Problem 21

Question

The adjusting entry for accrued fees was omitted at December 31 , the end of the current year. Indicate which items will be in error, because of the omission, on (a) the income statement for the current year and (b) the balance sheet as of December 31 . Also indicate whether the items in error will be overstated or understated.

Step-by-Step Solution

Verified
Answer
Revenue and net income are understated on the income statement, and assets are understated on the balance sheet.
1Step 1: Understand Accrued Fees
Accrued fees are revenues that a company has earned but not yet recorded, received, or billed by the end of the period. These revenues need to be added to the financial statements to accurately reflect the company's income.
2Step 2: Effect on Income Statement
Since accrued fees represent earned revenue, the omission of the adjusting entry for accrued fees will cause the revenue on the income statement to be understated. This error will directly lead to net income also being understated, because revenue contributes to the net income calculation.
3Step 3: Effect on Balance Sheet
Accrued fees usually appear as an asset under accounts receivable on the balance sheet. By omitting the adjusting entry, the accounts receivable will be understated, as it won't reflect the fees earned but not yet recorded. This in turn leads to an understatement of total assets on the balance sheet.

Key Concepts

Adjusting EntriesIncome StatementBalance Sheet
Adjusting Entries
Adjusting entries are essential steps in the accounting cycle, ensuring that all income and expenses are recorded in the period they actually occur. These entries adjust the revenues and expenses that have been recognized improperly or not yet recognized at all by the end of a period. By making these adjustments, financial statements more accurately reflect a company's financial position.

It's important to note that adjusting entries typically involve one balance sheet account and one income statement account. For instance, in the case of accrued fees, the adjusting entry would increase both an asset account, such as accounts receivable, and a revenue account.
  • They ensure compliance with the accrual basis of accounting, where revenues and expenses are recognized when they occur, not necessarily when cash is exchanged.
  • They help prepare the financial statements that truly represent the company's operations during a specific period.
Neglecting to make an adjusting entry, as the original exercise shows, can result in inaccurately overstated or understated financial figures, misleading stakeholders who rely on these reports for decision-making.
Income Statement
The income statement, sometimes called the profit and loss statement, shows the company’s financial performance over a given period. It highlights the business's revenues, expenses, and resulting net income or loss. When accruing fees are omitted, revenue is understated on the income statement. This oversight means that the company's net income will also be understated, reflecting less profit than what was actually earned.

Understanding and correctly recording revenue is crucial, as it directly affects the reported profitability.
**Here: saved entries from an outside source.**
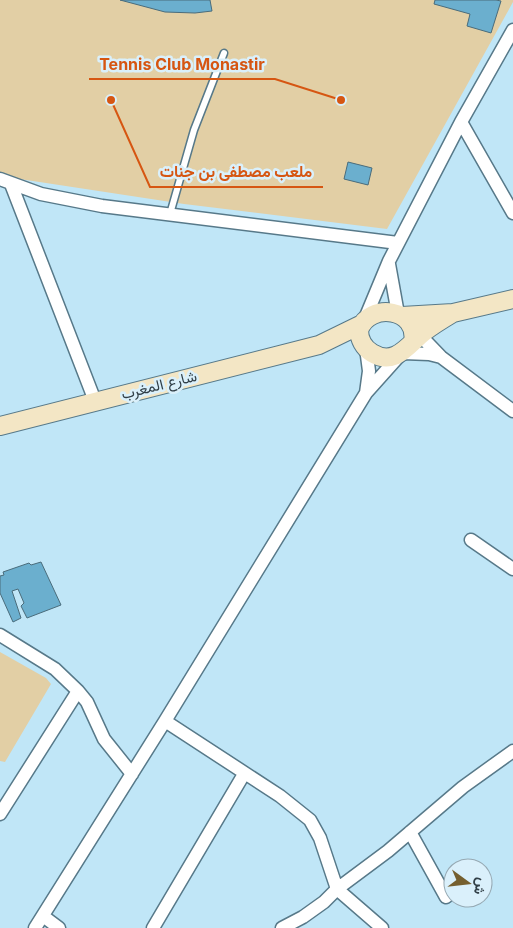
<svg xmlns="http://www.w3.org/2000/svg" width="513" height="928" font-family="Inter,Vazirmatn,sans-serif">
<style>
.green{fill:#e2cfa5}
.building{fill:#6bafce;stroke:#4a6c7b}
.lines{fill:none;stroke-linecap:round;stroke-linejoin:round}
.service-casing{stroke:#577989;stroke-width:9}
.minor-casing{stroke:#577989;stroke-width:15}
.secondary-casing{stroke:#577989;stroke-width:20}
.service{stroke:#fff;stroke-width:6}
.minor{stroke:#fff;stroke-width:12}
.secondary{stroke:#f3e6c5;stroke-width:18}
.labels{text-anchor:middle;stroke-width:5;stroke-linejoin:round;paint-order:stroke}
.street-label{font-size:15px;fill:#313f47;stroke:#daf0fb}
.leader{fill:none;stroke:#d65612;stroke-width:2}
.callout-dot{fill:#d65612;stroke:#daf0fb;stroke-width:2}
.callout-label{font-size:16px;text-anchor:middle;font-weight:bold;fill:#d65612;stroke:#daf0fb;stroke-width:5;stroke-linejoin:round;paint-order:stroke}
</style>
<rect width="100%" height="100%" fill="#c0e6f7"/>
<!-- green -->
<path class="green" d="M0,0H513V2L387,229L184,204L0,176Z
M0,652L46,678L51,684L5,762L0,761Z"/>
<!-- building -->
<path class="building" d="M120,0H210L212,11L195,13L165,12Z
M435,0H496L501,1L491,33L467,26L470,14L434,4Z
M348,162L372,168L368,185L344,179Z
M41,562L61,605L27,618L21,606L24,603L18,589L12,591L21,618L13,622L0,593V576L4,575L3,572L29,563L31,565Z"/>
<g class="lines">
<!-- service casing -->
<g class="service-casing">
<path id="service" d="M170,214L194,130L224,53"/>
</g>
<!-- minor casing -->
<g class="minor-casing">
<path id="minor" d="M461,122L513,213
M0,179L41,194L102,206L398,243
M11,184L95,401
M389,264L398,314
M364,321L389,261L461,122L513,30
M415,330L441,357L513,411
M403,353L429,354L441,357
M366,393L369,371L366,348
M471,540L513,569
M0,635L55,669L78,691L87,702L104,739L132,774
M165,721L280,796L310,820L320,838L337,889L382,928
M0,814L78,691
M410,832L446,897
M43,916L59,928
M35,928L165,721L366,393L400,355
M153,928L244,774
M282,928L303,917L324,902L337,889L388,851L463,787L513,751"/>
</g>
<!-- secondary casing -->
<g class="secondary-casing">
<path id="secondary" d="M402,316L453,313L513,299
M413,342C419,309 370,301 359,330C359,339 364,348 372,353C395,367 408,345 424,332C433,325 443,319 453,313
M0,426L319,345L360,325"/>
</g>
<!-- service -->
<use href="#service" class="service"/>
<!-- minor -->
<use href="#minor" class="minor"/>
<!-- secondary -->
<use href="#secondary" class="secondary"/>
</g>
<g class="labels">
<!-- street labels -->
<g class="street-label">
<text transform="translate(159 385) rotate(-14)" y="5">شارع المغرب</text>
</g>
</g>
<!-- callouts -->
<path class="leader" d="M341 100L275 79H89M111 100L150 187H323"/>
<g class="callout-dot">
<circle cx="341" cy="100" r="5"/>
<circle cx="111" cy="100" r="5"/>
</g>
<g class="callout-label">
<text x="182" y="70">Tennis Club Monastir</text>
<text x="236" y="177">ملعب مصطفى بن جنات</text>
</g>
<!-- north arrow -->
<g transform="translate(468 883) rotate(105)"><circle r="24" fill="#daf0fb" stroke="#96a9b3"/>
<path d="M0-4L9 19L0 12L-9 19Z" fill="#755f2f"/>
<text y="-8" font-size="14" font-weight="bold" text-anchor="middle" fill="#313f47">ش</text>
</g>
</svg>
Here's what an income statement typically includes:
  • **Revenue**: All earned income, including sales and services.
  • **Expenses**: The costs incurred in earning the revenues, such as cost of goods sold, administrative expenses, and taxes.
  • **Net Income**: The final figure, calculated as revenues minus expenses, showing the company's profit or loss for the period.
Keeping the income statement accurate is vital for assessing the operational success of the business, and any misrepresented data can affect evaluations by investors, creditors, and management.
Balance Sheet
The balance sheet provides a snapshot of a company’s financial condition at a specific point in time. It consists of three main sections: assets, liabilities, and equity. When accrued fees are not adjusted, this oversight will manifest on the balance sheet, particularly in the assets section.

Here's how the balance sheet is structured:
  • **Assets**: Represent what the company owns and includes items like cash, accounts receivable, inventory, and equipment.
  • **Liabilities**: Denote what the company owes, including loans, accounts payable, and other obligations.
  • **Equity**: Represents the owners' claim after liabilities are subtracted from assets.
By omitting an entry for accrued fees, accounts receivable will be lower than it should be, leading to an understatement of total assets on the balance sheet. Such inaccuracies can skew the perception of the company's financial health and liquidity, affecting stakeholder judgments and decisions.